Surgical resection extended OS in huge hepatocellular carcinoma
Patients with huge hepatocellular carcinoma who underwent surgical resection demonstrated superior OS compared with patients who underwent transarterial chemoembolization, according to study results.
The analysis included 351 patients with huge hepatocellular carcinoma — defined as ≥10 cm in diameter — who underwent first treatment between 2000 and 2009. Of them, 267 underwent transarterial chemoembolization (TACE) and 84 underwent surgical resection.
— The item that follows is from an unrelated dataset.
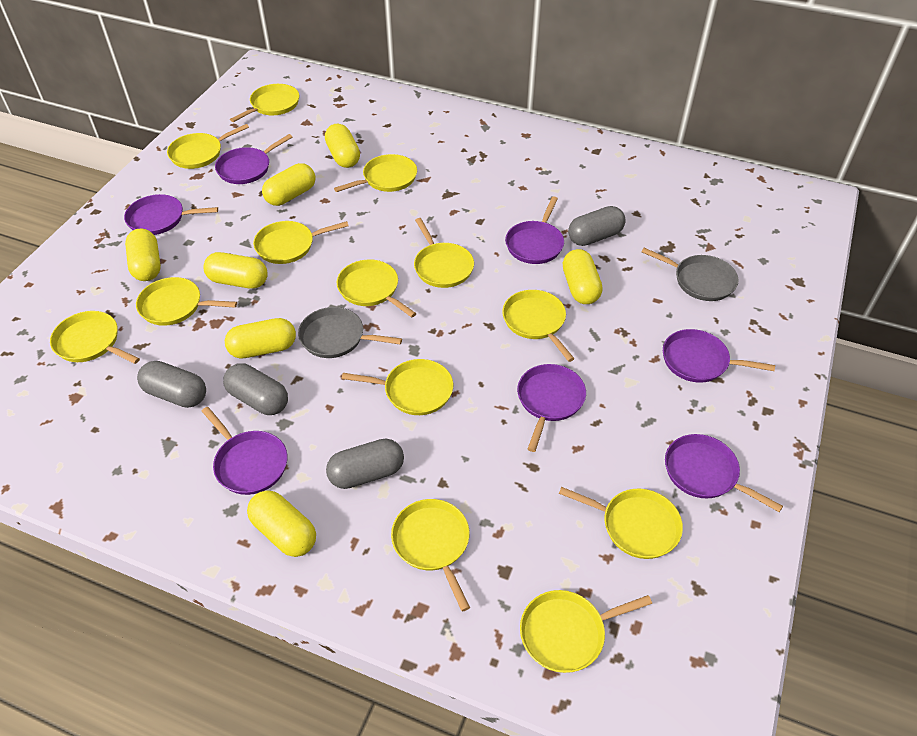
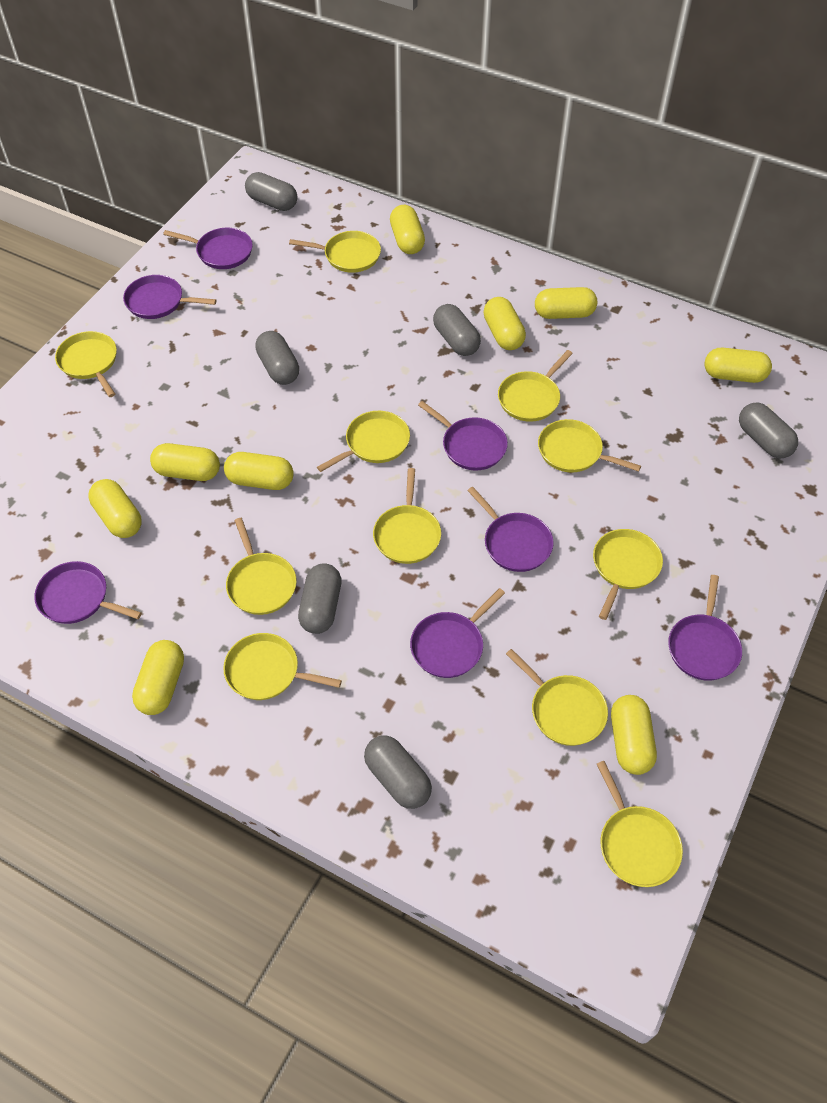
grey capsule: [137,361,206,408] [223,363,288,415] [326,439,404,489] [568,206,626,246] = 4 -> [245,172,297,211] [255,331,299,385] [298,563,342,634] [364,736,432,809] [433,304,481,356] [739,402,798,459] = 6
grey pan: [298,307,402,358] [642,248,739,301] = 2 -> none = 0
yellow capsule: [125,229,161,281] [204,252,268,289] [225,318,296,359] [247,490,316,557] [262,163,315,206] [325,124,360,168] [563,249,603,304] = 7 -> [88,479,142,538] [132,640,184,715] [150,443,220,481] [224,452,294,490] [390,205,425,254] [483,297,526,350] [535,287,597,319] [611,695,657,775] [704,348,772,383] = 9
yellow pan: [50,311,140,364] [136,277,237,326] [167,124,249,169] [230,84,299,122] [253,221,349,264] [334,154,417,192] [337,260,417,318] [342,359,453,415] [391,499,470,612] [414,218,474,288] [502,290,575,362] [520,590,652,673] [559,487,683,559] = 13 -> [55,331,117,397] [223,633,342,700] [226,518,297,615] [289,231,381,273] [317,411,410,472] [373,468,441,564] [498,350,573,422] [506,649,608,746] [538,419,641,472] [593,529,663,620] [597,761,683,887] = 11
A higher percentage of patients who underwent surgery had a solitary tumor (72.6% vs. 39.3%; P˂.001) and unilobar tumor extent (77.4% vs. 50.9%; P˂.001). Patients in the surgery cohort also had less vessel invasion (29.8% vs. 51.3%; P˂.001).
Median follow-up was 10 months (range, 0-103).
Researchers reported higher OS rates at 1 year (73.8% vs. 37.8%), 3 years (54.8% vs. 16.3%) and 5 years (39.8% vs. 9.7%) in the surgical resection group (P˂.001).
The analysis included a propensity score-matched cohort consisting of 152 patients who were followed for a median of 14.5 months (range, 0-103). Results showed higher rates of OS at 1 year (69.7% vs. 40.2%), 2 years (58.6% vs. 33.9%) and 3 years (51.7% vs. 18.5%) among patients who underwent surgical resection (P˂.001).
Researchers also conducted multivariate analyses to identify independent prognostic factors associated with survival. They found male sex (HR=1.9; 95% CI, 1.01-3.58), albumin (HR=0.54; 95% CI, 0.34-0.85), ascites (HR=1.77; 95% CI, 1.02-3.08) and surgical resection (HR=0.44; 95% CI, 0.28-0.7) were linked to improved survival.
Disclosure: The researchers report no relevant financial disclosures.